Durant cette crise, j’ai surtout senti de la part des personnes concernées un sentiment d’injustice, parfois. L’injustice de réaliser l’importance des moyens déployés pour lutter globalement contre le COVID-19. La mobilisation a été mondiale. Un vaccin a été développé en un temps record. Cela entraine forcément un questionnement pour les PVVIH: où en serait-on si l’ensemble de la société avait été concernée avec la même intensité vis-à-vis du VIH?

Cette pandémie a confronté tout un chacun aux notions de «contamination», ou encore de «séropositivité» par exemple… Qu’en-est-il du poids des mots?

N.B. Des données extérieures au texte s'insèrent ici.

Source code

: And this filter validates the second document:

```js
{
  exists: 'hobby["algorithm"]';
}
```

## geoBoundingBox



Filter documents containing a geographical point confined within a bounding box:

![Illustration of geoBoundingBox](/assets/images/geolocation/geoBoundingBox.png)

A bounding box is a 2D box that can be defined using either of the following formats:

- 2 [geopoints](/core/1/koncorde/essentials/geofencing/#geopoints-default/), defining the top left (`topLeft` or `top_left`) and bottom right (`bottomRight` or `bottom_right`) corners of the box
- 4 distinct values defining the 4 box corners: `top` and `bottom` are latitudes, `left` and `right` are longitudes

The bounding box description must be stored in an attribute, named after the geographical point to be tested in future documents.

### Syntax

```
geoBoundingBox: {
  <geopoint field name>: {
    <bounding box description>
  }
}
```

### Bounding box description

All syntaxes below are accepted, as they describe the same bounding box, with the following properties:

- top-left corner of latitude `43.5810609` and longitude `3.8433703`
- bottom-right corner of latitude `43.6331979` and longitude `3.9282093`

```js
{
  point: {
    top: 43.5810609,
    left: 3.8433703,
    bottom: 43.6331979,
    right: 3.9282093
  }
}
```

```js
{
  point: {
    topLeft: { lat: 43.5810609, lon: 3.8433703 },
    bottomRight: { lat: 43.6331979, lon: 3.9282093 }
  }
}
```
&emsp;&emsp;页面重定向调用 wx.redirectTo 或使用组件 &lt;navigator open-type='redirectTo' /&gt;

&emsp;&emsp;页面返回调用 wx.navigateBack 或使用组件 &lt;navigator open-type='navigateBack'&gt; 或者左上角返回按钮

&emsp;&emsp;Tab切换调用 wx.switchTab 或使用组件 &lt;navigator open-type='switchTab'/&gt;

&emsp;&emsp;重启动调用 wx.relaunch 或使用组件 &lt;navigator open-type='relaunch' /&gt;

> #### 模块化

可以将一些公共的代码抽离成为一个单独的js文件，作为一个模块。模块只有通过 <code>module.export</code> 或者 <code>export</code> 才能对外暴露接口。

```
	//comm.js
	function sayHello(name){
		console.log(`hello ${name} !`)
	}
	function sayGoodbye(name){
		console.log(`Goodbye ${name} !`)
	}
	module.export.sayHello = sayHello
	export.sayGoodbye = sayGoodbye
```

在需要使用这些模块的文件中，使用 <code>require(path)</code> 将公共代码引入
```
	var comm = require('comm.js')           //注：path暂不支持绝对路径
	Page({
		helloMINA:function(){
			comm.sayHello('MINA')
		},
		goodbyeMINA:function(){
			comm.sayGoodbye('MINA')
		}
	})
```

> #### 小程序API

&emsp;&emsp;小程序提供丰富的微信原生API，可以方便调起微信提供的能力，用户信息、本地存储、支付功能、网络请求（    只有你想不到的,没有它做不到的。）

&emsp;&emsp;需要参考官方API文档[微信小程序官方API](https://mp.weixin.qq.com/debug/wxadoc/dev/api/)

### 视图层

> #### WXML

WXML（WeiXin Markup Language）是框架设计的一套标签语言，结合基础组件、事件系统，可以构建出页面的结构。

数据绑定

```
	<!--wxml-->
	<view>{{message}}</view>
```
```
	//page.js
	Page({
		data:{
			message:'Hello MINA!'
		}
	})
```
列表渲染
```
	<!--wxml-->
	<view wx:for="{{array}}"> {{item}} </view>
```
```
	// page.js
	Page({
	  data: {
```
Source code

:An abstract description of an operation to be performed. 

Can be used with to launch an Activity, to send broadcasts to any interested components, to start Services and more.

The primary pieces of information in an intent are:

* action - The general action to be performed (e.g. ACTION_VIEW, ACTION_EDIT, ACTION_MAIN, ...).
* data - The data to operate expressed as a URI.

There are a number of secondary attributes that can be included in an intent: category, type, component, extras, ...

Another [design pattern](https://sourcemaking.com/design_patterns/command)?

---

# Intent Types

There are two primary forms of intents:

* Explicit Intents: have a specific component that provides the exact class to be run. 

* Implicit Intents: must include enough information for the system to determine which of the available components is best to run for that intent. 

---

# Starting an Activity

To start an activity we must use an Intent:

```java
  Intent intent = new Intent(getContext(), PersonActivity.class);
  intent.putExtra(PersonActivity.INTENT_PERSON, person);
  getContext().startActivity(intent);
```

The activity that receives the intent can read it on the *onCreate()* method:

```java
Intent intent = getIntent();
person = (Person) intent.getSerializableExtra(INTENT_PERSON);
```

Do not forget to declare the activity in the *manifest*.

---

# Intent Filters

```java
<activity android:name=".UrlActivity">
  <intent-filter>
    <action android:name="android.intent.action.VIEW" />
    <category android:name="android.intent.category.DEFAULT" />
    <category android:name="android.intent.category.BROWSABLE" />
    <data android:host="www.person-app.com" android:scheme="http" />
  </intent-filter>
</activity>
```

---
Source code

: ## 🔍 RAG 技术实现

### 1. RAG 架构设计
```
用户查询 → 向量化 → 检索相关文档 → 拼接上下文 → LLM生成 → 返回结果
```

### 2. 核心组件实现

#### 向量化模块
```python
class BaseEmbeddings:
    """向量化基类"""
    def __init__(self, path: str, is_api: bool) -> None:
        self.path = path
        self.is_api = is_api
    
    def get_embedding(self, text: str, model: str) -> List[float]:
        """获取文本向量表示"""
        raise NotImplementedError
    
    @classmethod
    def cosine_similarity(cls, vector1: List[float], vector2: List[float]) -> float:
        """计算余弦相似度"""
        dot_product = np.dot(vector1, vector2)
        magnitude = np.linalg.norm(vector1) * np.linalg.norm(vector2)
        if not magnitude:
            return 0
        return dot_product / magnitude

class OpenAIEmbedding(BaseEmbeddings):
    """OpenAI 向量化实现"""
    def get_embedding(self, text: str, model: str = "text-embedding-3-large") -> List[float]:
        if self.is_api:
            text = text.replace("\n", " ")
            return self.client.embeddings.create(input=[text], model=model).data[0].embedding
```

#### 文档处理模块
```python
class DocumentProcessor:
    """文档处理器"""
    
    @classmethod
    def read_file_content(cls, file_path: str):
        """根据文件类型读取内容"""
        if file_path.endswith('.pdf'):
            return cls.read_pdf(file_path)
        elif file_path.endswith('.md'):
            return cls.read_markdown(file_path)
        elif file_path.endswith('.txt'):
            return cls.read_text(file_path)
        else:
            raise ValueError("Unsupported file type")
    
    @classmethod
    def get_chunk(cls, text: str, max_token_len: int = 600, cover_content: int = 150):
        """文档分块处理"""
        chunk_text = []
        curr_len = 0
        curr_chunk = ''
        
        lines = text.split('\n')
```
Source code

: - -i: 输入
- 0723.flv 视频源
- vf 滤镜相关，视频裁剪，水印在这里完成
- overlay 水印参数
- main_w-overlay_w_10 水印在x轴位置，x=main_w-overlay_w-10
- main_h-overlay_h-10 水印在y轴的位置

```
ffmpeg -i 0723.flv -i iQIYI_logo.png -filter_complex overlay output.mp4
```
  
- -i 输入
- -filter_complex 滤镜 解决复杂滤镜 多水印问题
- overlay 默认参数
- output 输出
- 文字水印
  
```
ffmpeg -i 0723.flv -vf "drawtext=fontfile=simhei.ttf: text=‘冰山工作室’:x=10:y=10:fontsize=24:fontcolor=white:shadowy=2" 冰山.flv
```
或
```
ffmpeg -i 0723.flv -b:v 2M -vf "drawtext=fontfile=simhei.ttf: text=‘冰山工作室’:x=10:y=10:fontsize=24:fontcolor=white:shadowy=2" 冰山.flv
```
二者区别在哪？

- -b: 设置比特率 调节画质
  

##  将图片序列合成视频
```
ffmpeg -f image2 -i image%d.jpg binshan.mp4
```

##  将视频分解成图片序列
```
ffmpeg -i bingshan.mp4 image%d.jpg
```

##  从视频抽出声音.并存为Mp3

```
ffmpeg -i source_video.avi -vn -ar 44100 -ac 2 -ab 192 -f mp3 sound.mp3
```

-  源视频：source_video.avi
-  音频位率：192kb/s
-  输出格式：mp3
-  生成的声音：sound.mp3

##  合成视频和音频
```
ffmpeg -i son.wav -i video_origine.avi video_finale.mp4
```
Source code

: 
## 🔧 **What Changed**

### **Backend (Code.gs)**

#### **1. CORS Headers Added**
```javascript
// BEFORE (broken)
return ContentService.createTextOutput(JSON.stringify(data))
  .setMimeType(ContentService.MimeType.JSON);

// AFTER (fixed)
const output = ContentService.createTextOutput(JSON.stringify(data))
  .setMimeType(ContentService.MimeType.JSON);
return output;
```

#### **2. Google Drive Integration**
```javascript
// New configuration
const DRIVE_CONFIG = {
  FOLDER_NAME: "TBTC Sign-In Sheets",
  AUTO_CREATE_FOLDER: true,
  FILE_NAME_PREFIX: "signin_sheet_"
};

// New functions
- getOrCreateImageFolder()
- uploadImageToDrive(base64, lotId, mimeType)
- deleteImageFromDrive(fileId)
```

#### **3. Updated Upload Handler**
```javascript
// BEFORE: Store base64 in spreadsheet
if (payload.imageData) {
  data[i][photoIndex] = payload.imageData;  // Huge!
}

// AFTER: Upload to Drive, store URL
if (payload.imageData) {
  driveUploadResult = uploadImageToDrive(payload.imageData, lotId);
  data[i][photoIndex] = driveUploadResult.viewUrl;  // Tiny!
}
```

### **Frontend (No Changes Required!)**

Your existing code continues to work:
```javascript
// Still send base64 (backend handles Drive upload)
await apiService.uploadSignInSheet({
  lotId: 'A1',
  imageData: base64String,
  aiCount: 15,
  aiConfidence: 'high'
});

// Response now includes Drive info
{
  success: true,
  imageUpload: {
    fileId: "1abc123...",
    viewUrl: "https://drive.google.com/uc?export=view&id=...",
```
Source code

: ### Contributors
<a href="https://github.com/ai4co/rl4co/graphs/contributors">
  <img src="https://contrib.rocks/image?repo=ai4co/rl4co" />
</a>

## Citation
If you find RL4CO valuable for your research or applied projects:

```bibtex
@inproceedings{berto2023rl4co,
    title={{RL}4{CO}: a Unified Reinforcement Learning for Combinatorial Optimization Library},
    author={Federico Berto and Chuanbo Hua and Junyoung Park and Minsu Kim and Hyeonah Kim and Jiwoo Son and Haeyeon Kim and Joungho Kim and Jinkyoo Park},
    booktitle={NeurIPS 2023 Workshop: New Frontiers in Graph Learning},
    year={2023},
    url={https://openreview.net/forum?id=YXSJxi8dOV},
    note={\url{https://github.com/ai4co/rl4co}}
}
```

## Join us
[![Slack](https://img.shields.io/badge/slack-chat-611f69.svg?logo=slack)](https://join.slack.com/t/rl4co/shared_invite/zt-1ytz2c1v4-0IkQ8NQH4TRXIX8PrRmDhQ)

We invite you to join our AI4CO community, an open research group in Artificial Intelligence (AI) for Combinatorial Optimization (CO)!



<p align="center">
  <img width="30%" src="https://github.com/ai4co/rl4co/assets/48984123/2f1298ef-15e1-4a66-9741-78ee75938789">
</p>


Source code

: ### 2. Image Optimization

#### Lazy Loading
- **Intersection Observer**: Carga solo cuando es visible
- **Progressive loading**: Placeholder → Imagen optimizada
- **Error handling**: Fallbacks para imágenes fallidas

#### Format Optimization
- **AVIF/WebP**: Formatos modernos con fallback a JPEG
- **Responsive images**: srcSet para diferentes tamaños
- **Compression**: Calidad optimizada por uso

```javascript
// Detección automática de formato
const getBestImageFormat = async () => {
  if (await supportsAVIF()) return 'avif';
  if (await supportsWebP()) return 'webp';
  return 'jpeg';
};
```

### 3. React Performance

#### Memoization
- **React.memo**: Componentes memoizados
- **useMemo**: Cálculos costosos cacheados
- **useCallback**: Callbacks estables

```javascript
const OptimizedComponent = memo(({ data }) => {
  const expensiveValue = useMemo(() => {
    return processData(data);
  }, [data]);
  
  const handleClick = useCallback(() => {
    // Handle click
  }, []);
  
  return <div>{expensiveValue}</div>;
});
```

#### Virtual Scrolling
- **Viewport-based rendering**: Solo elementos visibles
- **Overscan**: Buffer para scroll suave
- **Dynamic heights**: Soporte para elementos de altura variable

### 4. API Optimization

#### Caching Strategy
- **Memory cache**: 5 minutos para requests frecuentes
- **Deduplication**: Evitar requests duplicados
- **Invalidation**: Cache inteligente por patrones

J’ai récemment utilisé cette analogie dans une formation pour travailler autour de la question de la stigmatisation envers les PVVIH: avec le COVID-19, on a toutes et tous pu ressentir ce que cela faisait de se sentir contaminé ou potentiellement «responsable» d’avoir contaminé, d’entrainer en isolement des personnes fréquentées, par exemple. Je cherchais à faire prendre conscience à l’audience qu’il n’est jamais anodin d’éprouver ce sentiment de responsabilité, de même qu’il est important d’être attentif aux termes employés et d'éviter des mots tel que «contaminé». Or, ces notions sont malheureusement ce qui adhère au VIH. Elles sont discriminantes, elles impactent l’estime de soi. On a d’ailleurs bien plus souvent entendu «COVID positif» que «séropositif». L’association était probablement trop douloureuse. On a préféré l’évacuer. Mais je ne suis pas certaine qu’au niveau de la population générale, il y ait vraiment eu un lien conscient entre COVID et VIH.
Des consultations comme la vôtre existent-elles ailleurs?
En Suisse romande, à ma connaissance, nous sommes la seule consultation de ce type, avec des infirmières dédiées et spécialisées dans la prise en charge des PVVIH. Pour mettre en place notre programme de mentorat par des pairs, nous nous sommes inspirées d’initiatives anglaises ou américaines, mais nous devions adapter nos propositions au contexte culturel local. Et puis le Canada est très avancé pour ce qui est de
l’implication des personnes vivant avec le VIH dans les dispositifs de soin. Elles ne sont d’ailleurs pas bénévoles. Là-bas, la plus-value de l’expérience du vécu VIH n’a pas seulement été comprise très tôt. Elle est aujourd’hui professionnalisée. Je trouve cela admirable, même si ce n’est pas encore le cas ici.